Mentzer spoke of one military spouse, a hairdresser, who moved to Virginia with her Navy corpsman husband and described the licensing difficulties she endured as "unbelievable."

She had licenses from five states where she and her husband had previously lived. But when she took those licenses into the Virginia state office and asked for an expedited review, she was told she had to have notarized copies of each of those licenses. It took her more than four months to obtain those documents, largely because she was no longer physically located in the states that had issued them.

"Who's your advocate when you're that one spouse trying to get a governing body to expedite?" Mentzer said. "Many spouses don't have the resources."

Panelists discussed the case of a teacher who faced so much difficulty transferring her credentials in a new state that she hired an attorney.

Teachers often have particular difficulty because of varying licensure requirements, two panelists said.

Tamara Hiler, policy advisor for education for The Third Way, said her organization supports creating a structure for a common application for teacher licensure that states could opt into. States would set a minimum bar for the licensing standards, allowing them to raise the bar on teaching requirements.

That also would allow states to recruit teachers from whatever states are participating in the common application. "It would give teachers the opportunity to more freely and easily move their licensure across state lines," she said.

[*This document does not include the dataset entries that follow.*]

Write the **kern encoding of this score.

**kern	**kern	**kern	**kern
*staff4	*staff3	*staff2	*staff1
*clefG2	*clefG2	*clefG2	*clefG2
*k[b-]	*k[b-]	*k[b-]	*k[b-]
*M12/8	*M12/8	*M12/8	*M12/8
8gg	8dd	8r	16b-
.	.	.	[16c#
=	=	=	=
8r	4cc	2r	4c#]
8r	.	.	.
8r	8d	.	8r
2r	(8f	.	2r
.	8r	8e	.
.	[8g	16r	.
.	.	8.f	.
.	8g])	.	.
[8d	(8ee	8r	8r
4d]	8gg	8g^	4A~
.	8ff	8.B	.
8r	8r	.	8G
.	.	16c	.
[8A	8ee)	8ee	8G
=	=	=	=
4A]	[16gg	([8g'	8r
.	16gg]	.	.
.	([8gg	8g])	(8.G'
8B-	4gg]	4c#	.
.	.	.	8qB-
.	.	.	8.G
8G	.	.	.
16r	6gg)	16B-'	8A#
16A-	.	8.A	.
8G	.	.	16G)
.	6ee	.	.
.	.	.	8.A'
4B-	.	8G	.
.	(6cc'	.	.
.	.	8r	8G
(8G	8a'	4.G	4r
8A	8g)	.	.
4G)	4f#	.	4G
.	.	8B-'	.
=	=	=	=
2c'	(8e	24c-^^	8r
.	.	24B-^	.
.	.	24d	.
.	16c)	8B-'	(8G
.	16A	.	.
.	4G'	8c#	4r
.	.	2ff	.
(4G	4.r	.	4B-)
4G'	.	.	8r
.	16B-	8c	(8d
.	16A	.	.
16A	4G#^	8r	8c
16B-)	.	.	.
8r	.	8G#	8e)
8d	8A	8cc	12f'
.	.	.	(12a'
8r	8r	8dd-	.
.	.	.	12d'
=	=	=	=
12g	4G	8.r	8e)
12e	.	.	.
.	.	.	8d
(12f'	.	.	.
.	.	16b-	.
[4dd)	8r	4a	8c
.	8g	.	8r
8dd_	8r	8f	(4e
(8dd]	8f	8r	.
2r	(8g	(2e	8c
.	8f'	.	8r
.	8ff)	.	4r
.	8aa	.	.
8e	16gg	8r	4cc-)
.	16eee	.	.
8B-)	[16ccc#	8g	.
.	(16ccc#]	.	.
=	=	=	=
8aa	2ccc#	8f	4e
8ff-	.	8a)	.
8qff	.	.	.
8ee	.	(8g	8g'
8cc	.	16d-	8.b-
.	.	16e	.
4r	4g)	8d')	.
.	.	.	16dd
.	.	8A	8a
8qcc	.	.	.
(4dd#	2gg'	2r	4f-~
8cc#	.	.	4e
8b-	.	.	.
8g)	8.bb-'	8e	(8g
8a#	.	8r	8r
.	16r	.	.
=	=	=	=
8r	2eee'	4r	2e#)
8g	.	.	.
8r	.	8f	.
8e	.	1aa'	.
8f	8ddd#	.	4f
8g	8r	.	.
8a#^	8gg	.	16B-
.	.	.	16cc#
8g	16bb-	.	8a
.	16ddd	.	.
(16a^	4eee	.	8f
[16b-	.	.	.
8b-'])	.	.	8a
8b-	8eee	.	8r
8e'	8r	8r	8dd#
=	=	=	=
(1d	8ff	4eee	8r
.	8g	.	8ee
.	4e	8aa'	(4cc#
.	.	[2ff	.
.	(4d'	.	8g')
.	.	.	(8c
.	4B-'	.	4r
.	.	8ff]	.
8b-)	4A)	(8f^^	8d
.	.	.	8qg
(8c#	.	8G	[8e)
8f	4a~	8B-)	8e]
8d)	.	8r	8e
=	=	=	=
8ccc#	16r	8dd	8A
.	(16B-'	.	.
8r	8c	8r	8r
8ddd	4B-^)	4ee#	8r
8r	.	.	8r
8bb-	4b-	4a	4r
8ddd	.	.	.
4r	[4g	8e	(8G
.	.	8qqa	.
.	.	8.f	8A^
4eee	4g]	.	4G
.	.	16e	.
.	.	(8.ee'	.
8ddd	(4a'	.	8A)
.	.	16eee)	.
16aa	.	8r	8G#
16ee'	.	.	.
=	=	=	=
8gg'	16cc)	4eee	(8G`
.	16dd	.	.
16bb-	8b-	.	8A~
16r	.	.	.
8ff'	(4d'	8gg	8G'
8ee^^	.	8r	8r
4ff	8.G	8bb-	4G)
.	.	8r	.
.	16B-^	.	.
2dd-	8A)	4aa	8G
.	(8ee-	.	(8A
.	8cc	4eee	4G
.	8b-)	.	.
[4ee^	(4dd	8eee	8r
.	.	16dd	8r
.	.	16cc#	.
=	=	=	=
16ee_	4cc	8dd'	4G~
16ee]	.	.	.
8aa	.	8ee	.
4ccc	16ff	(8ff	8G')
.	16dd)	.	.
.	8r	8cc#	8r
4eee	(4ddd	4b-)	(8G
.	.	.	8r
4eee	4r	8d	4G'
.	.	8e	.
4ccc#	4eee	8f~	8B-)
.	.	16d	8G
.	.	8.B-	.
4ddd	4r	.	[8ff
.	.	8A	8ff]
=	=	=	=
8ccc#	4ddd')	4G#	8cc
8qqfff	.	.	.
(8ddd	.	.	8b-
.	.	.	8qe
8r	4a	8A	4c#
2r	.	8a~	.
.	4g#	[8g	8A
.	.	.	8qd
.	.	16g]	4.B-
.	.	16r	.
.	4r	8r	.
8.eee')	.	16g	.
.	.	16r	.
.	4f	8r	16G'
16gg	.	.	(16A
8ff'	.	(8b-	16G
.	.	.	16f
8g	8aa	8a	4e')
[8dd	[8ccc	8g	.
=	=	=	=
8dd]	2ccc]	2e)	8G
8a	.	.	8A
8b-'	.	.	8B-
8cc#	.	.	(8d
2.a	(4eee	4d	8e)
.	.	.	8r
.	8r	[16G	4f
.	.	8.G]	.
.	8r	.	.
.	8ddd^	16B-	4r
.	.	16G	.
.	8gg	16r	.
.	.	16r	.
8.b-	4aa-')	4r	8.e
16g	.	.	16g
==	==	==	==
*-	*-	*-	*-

Among the 50 states, there are more than 600 different licensure tests teachers may be expected to take, Hiler said.

States are the only entity in the U.S. that have the responsibility and authority to license teachers, noted Emily Feistritzer, president of Teach-NOW, an online teacher preparation program for college graduates.

But although no overall agreement among all states exists, "in reality, reciprocity is growing," with states increasingly accepting candidates with teaching certificates from other states, said Feistritzer, who has worked on these issues for decades.

Teach-NOW results in regular, full-time teaching licenses that are recognized in many states and a number of other countries, and works with candidates to get their teaching license recognized where they want to teach.

Feistritzer said the nine-month program is ideal for military spouses and those transitioning out of the military. The regular cost is $6,000, but for the military, including spouses, it's $5,000.